Don Luis attendit pour répondre qu’ils eussent pris place, et que le moteur fût lancé, et il prononça :

— Seulement, mon petit, tu laisseras la dame tranquille.

— Et pourquoi ça ?

— As-tu un mandat contre elle ?

— Non.

— Alors, fiche-nous la paix ?

— Cependant…

— Une parole de plus, Alexandre, et je te dépose sur le bord du chemin. Tu opéreras alors toutes les arrestations qui te plairont.

Mazeroux ne souffla plus mot. D’ailleurs, la vitesse à laquelle ils marchèrent tout de suite ne lui laissa guère de loisir pour protester. Assez inquiet, il ne songeait qu’à scruter l’horizon et à prévenir les obstacles. De chaque côté, les arbres s’évanouissaient à peine entrevus. Au-dessus leur feuillage faisait un bruit rythmé de vagues qui mugissent. Des bêtes de nuit s’affolaient dans la lumière des phares.

Mazeroux risqua :

— Nous arriverons tout de même. Inutile « d’en mettre davantage ».

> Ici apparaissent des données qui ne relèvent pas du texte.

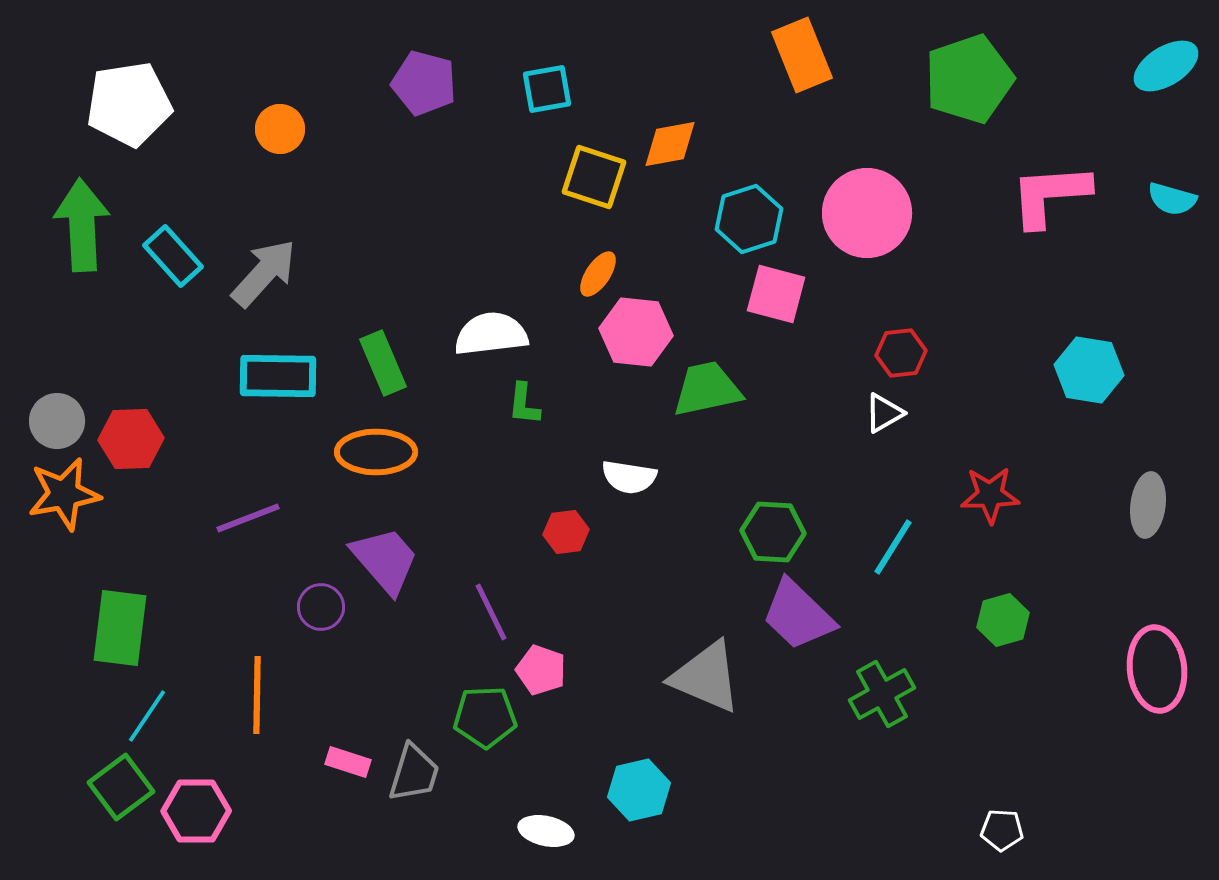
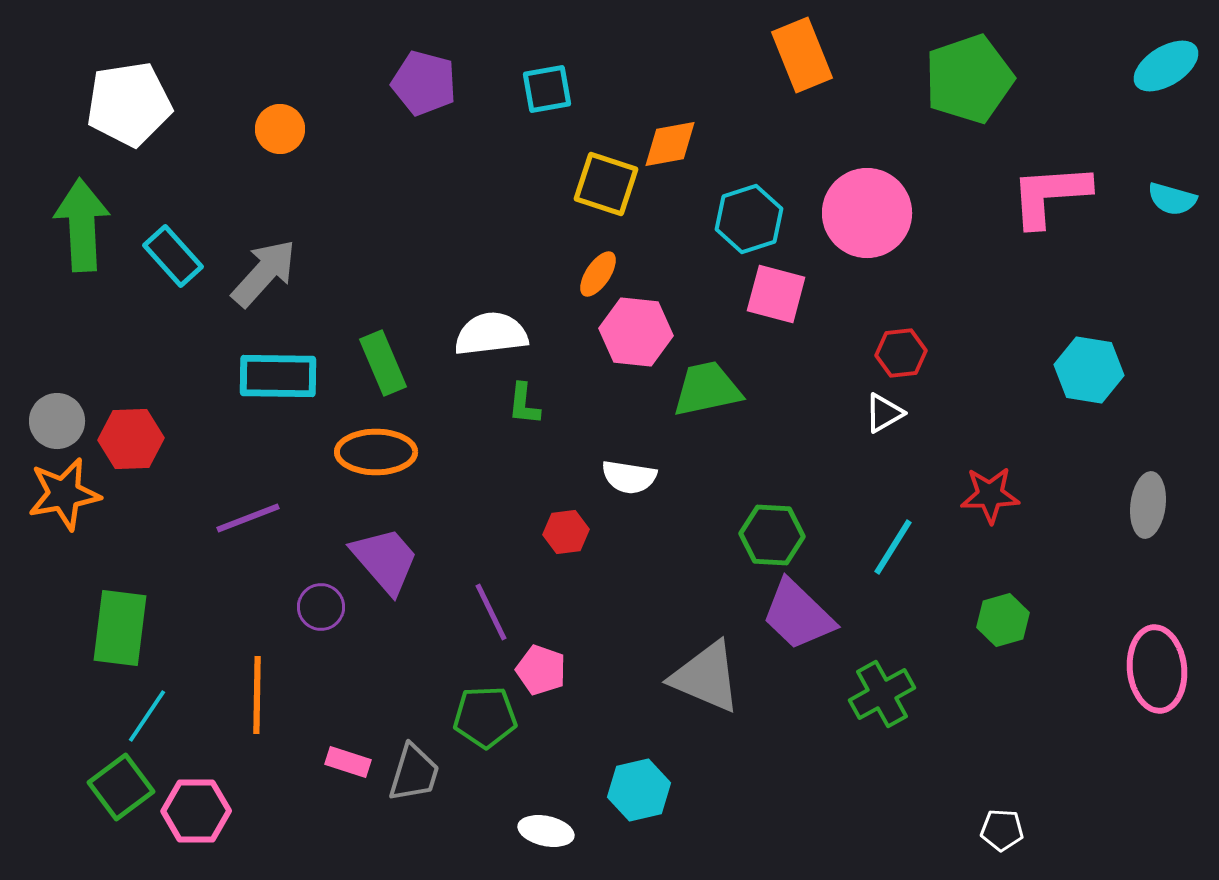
yellow square at (594, 177): moved 12 px right, 7 px down
green hexagon at (773, 532): moved 1 px left, 3 px down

L’allure augmenta. Il se tut.

Des villages, des plaines, des collines, et puis soudain, au milieu des ténèbres, la clarté d’une grande ville, le Mans.

— Tu sais où est la gare, Alexandre ?

— Oui, patron, à droite, et puis tout droit devant nous.

Bien entendu, c’était à gauche qu’il eût fallu tourner. Ils perdirent sept à huit minutes à errer dans des rues où on leur donnait des renseignements contradictoires. Quand l’auto stoppa devant la station, le train sifflait.

Don Luis sauta de voiture, se rua dans les salles, trouva les portes closes, bouscula des employés qui voulaient le retenir, et parvint sur le quai.